■ HOW TO COMPLETE THIS TASK
Repeat verbatim, and only, the lines of the data below, beginning at the line that contains "left wrist: (82, 355)" and stopping after the line that contains "left eye: (160, 171)".

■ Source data

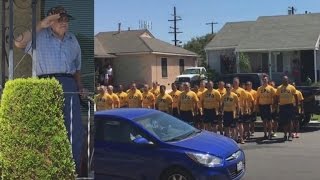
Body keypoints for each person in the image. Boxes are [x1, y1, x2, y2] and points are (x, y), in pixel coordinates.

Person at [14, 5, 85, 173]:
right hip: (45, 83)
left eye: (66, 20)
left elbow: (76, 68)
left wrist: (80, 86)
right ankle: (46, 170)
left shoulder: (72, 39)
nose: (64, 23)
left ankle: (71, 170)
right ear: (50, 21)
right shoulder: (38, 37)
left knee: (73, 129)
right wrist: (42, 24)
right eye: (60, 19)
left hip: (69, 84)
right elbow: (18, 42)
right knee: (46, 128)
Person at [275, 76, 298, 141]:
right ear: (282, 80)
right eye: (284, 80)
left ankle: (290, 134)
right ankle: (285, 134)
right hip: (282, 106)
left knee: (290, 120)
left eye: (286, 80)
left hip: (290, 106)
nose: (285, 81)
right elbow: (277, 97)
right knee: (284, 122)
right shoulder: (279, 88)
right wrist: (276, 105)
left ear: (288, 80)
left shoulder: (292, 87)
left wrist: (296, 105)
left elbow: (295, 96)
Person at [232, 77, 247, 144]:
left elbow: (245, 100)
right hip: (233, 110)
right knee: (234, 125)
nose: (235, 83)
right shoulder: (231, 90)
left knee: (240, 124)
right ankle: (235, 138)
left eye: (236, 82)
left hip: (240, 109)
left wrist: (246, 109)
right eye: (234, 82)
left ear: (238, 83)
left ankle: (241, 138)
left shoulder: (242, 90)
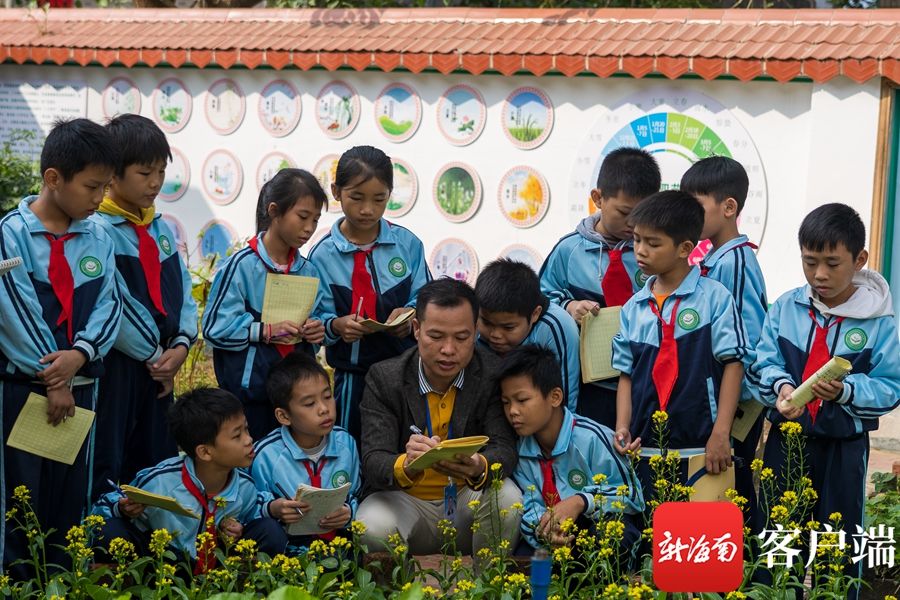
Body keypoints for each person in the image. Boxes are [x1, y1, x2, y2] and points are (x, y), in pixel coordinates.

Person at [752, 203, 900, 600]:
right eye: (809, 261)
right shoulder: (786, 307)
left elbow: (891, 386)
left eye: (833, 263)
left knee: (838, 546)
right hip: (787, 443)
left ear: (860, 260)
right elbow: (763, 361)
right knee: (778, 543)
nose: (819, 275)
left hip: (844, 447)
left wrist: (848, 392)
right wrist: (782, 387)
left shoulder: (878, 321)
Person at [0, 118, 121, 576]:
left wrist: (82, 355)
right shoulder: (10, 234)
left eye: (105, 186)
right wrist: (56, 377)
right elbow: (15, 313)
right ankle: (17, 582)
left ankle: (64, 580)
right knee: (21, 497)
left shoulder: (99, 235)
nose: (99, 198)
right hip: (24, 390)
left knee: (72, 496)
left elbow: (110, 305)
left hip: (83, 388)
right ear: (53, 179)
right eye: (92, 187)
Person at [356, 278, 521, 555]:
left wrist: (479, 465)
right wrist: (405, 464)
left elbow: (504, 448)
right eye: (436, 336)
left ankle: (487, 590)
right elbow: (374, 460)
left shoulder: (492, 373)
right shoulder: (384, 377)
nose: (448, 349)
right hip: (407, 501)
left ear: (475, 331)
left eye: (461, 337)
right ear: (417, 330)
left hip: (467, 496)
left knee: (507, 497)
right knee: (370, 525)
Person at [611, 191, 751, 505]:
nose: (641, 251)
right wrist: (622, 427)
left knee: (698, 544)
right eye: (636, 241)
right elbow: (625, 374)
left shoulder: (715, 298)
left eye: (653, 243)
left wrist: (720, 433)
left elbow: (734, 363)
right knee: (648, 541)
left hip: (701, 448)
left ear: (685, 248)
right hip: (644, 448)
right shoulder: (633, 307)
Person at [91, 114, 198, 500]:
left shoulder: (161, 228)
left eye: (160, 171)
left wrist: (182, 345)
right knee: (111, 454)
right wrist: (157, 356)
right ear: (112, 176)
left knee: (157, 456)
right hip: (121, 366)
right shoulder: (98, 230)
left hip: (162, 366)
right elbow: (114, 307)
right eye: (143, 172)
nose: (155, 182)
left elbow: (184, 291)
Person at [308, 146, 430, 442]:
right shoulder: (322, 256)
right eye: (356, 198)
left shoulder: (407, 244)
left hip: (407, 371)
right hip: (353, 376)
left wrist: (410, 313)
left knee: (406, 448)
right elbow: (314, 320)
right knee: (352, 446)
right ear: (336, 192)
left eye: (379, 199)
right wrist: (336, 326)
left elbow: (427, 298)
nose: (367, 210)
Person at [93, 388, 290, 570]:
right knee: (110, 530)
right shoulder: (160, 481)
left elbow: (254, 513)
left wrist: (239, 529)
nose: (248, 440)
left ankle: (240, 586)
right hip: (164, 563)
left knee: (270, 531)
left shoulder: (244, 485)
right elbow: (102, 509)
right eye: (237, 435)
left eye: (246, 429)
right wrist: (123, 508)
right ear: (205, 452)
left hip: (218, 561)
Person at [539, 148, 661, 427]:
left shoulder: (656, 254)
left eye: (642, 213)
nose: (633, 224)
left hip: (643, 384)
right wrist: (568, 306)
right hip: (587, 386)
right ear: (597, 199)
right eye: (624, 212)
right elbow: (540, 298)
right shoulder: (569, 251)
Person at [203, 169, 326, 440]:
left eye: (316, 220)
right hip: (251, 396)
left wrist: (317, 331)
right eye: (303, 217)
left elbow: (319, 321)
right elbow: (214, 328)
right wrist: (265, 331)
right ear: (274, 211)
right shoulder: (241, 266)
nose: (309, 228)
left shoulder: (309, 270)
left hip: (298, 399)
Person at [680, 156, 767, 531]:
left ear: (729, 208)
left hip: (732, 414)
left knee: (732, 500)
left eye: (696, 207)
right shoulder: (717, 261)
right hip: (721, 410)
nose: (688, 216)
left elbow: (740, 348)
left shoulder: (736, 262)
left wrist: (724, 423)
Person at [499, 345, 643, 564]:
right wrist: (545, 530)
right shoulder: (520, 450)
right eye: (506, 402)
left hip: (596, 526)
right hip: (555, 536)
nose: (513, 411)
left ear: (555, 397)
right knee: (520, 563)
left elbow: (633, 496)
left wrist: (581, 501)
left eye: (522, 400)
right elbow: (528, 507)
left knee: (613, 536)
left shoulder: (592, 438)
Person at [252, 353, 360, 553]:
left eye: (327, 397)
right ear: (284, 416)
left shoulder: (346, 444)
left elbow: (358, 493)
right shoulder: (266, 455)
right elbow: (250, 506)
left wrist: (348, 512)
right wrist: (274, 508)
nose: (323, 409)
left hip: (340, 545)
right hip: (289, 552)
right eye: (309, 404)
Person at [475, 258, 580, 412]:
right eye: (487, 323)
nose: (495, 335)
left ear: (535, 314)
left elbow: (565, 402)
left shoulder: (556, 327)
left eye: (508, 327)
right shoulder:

■ EXERCISE ANSWER
left wrist: (82, 355)
right shoulder: (10, 234)
left eye: (105, 186)
right wrist: (56, 377)
right elbow: (15, 313)
right ankle: (17, 582)
left ankle: (64, 580)
right knee: (21, 497)
left shoulder: (99, 235)
nose: (99, 198)
right hip: (24, 390)
left knee: (72, 496)
left elbow: (110, 305)
left hip: (83, 388)
right ear: (53, 179)
right eye: (92, 187)
Person at [356, 278, 521, 555]:
left wrist: (479, 465)
right wrist: (405, 464)
left elbow: (504, 448)
right eye: (436, 336)
left ankle: (487, 590)
right elbow: (374, 460)
left shoulder: (492, 373)
right shoulder: (384, 377)
nose: (448, 349)
right hip: (407, 501)
left ear: (475, 331)
left eye: (461, 337)
right ear: (417, 330)
left hip: (467, 496)
left knee: (507, 497)
right knee: (370, 525)
Person at [611, 191, 751, 505]:
nose: (641, 251)
right wrist: (622, 427)
left knee: (698, 544)
right eye: (636, 241)
right elbow: (625, 374)
left shoulder: (715, 298)
left eye: (653, 243)
left wrist: (720, 433)
left elbow: (734, 363)
right knee: (648, 541)
left hip: (701, 448)
left ear: (685, 248)
right hip: (644, 448)
right shoulder: (633, 307)
Person at [91, 114, 198, 500]:
left shoulder: (161, 228)
left eye: (160, 171)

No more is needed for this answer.